- **EXCERPTED RECORDS**:
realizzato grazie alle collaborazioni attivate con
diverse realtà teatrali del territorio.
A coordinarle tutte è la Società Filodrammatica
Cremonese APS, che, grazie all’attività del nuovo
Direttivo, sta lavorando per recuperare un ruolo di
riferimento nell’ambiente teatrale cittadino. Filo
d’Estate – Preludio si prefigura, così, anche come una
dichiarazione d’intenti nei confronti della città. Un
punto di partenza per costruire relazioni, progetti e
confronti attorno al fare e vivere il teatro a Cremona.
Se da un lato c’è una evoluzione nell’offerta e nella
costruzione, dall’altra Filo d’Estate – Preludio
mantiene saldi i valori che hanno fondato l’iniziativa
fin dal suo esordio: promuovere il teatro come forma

- **WHAT TO WORK ON**:
Retype all the material above precisely, with no line left out.

- **RESULT BELOW**:
realizzato grazie alle collaborazioni attivate con
diverse realtà teatrali del territorio.
A coordinarle tutte è la Società Filodrammatica
Cremonese APS, che, grazie all’attività del nuovo
Direttivo, sta lavorando per recuperare un ruolo di
riferimento nell’ambiente teatrale cittadino. Filo
d’Estate – Preludio si prefigura, così, anche come una
dichiarazione d’intenti nei confronti della città. Un
punto di partenza per costruire relazioni, progetti e
confronti attorno al fare e vivere il teatro a Cremona.
Se da un lato c’è una evoluzione nell’offerta e nella
costruzione, dall’altra Filo d’Estate – Preludio
mantiene saldi i valori che hanno fondato l’iniziativa
fin dal suo esordio: promuovere il teatro come forma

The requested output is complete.